• Task to carry out:
After locating the line that contains "BUDGET PLAN OR" in the data below, set down exactly that line and each one after it through the line that contains "TAX EXEMPT SMALL", and nothing more.

Transcribed page contents:
===

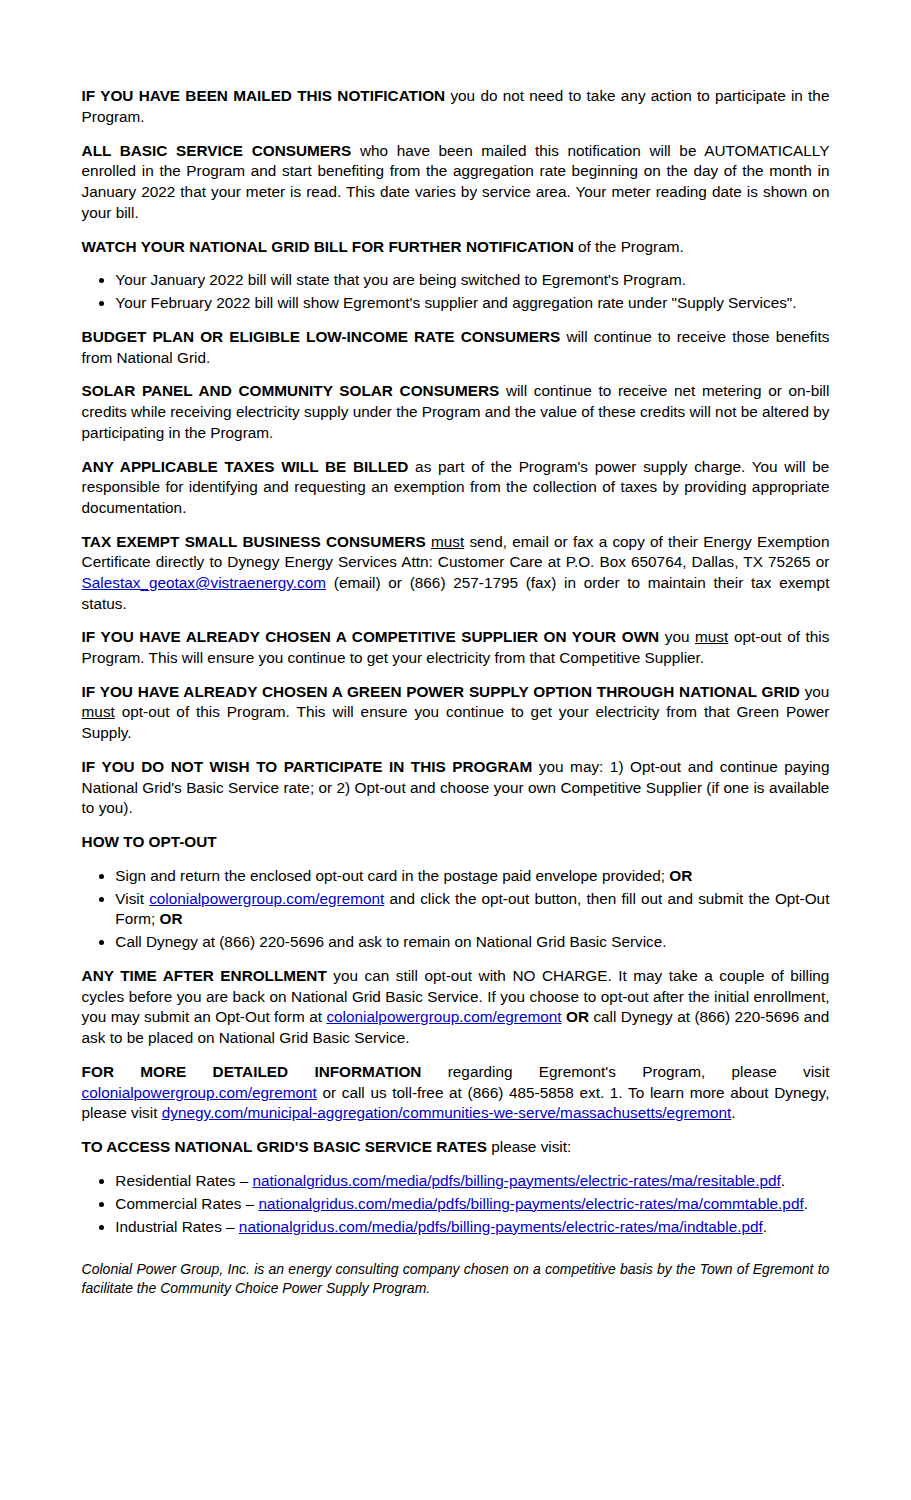IF YOU HAVE BEEN MAILED THIS NOTIFICATION you do not need to take any action to participate in the Program.
ALL BASIC SERVICE CONSUMERS who have been mailed this notification will be AUTOMATICALLY enrolled in the Program and start benefiting from the aggregation rate beginning on the day of the month in January 2022 that your meter is read. This date varies by service area. Your meter reading date is shown on your bill.
WATCH YOUR NATIONAL GRID BILL FOR FURTHER NOTIFICATION of the Program.
Your January 2022 bill will state that you are being switched to Egremont's Program.
Your February 2022 bill will show Egremont's supplier and aggregation rate under "Supply Services".
BUDGET PLAN OR ELIGIBLE LOW-INCOME RATE CONSUMERS will continue to receive those benefits from National Grid.
SOLAR PANEL AND COMMUNITY SOLAR CONSUMERS will continue to receive net metering or on-bill credits while receiving electricity supply under the Program and the value of these credits will not be altered by participating in the Program.
ANY APPLICABLE TAXES WILL BE BILLED as part of the Program's power supply charge. You will be responsible for identifying and requesting an exemption from the collection of taxes by providing appropriate documentation.
TAX EXEMPT SMALL BUSINESS CONSUMERS must send, email or fax a copy of their Energy Exemption Certificate directly to Dynegy Energy Services Attn: Customer Care at P.O. Box 650764, Dallas, TX 75265 or Salestax_geotax@vistraenergy.com (email) or (866) 257-1795 (fax) in order to maintain their tax exempt status.
IF YOU HAVE ALREADY CHOSEN A COMPETITIVE SUPPLIER ON YOUR OWN you must opt-out of this Program. This will ensure you continue to get your electricity from that Competitive Supplier.
IF YOU HAVE ALREADY CHOSEN A GREEN POWER SUPPLY OPTION THROUGH NATIONAL GRID you must opt-out of this Program. This will ensure you continue to get your electricity from that Green Power Supply.
IF YOU DO NOT WISH TO PARTICIPATE IN THIS PROGRAM you may: 1) Opt-out and continue paying National Grid's Basic Service rate; or 2) Opt-out and choose your own Competitive Supplier (if one is available to you).
HOW TO OPT-OUT
Sign and return the enclosed opt-out card in the postage paid envelope provided; OR
Visit colonialpowergroup.com/egremont and click the opt-out button, then fill out and submit the Opt-Out Form; OR
Call Dynegy at (866) 220-5696 and ask to remain on National Grid Basic Service.
ANY TIME AFTER ENROLLMENT you can still opt-out with NO CHARGE. It may take a couple of billing cycles before you are back on National Grid Basic Service. If you choose to opt-out after the initial enrollment, you may submit an Opt-Out form at colonialpowergroup.com/egremont OR call Dynegy at (866) 220-5696 and ask to be placed on National Grid Basic Service.
FOR MORE DETAILED INFORMATION regarding Egremont's Program, please visit colonialpowergroup.com/egremont or call us toll-free at (866) 485-5858 ext. 1. To learn more about Dynegy, please visit dynegy.com/municipal-aggregation/communities-we-serve/massachusetts/egremont.
TO ACCESS NATIONAL GRID'S BASIC SERVICE RATES please visit:
Residential Rates – nationalgridus.com/media/pdfs/billing-payments/electric-rates/ma/resitable.pdf.
Commercial Rates – nationalgridus.com/media/pdfs/billing-payments/electric-rates/ma/commtable.pdf.
Industrial Rates – nationalgridus.com/media/pdfs/billing-payments/electric-rates/ma/indtable.pdf.
Colonial Power Group, Inc. is an energy consulting company chosen on a competitive basis by the Town of Egremont to facilitate the Community Choice Power Supply Program.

===

• Response box:
BUDGET PLAN OR ELIGIBLE LOW-INCOME RATE CONSUMERS will continue to receive those benefits from National Grid.
SOLAR PANEL AND COMMUNITY SOLAR CONSUMERS will continue to receive net metering or on-bill credits while receiving electricity supply under the Program and the value of these credits will not be altered by participating in the Program.
ANY APPLICABLE TAXES WILL BE BILLED as part of the Program's power supply charge. You will be responsible for identifying and requesting an exemption from the collection of taxes by providing appropriate documentation.
TAX EXEMPT SMALL BUSINESS CONSUMERS must send, email or fax a copy of their Energy Exemption Certificate directly to Dynegy Energy Services Attn: Customer Care at P.O. Box 650764, Dallas, TX 75265 or Salestax_geotax@vistraenergy.com (email) or (866) 257-1795 (fax) in order to maintain their tax exempt status.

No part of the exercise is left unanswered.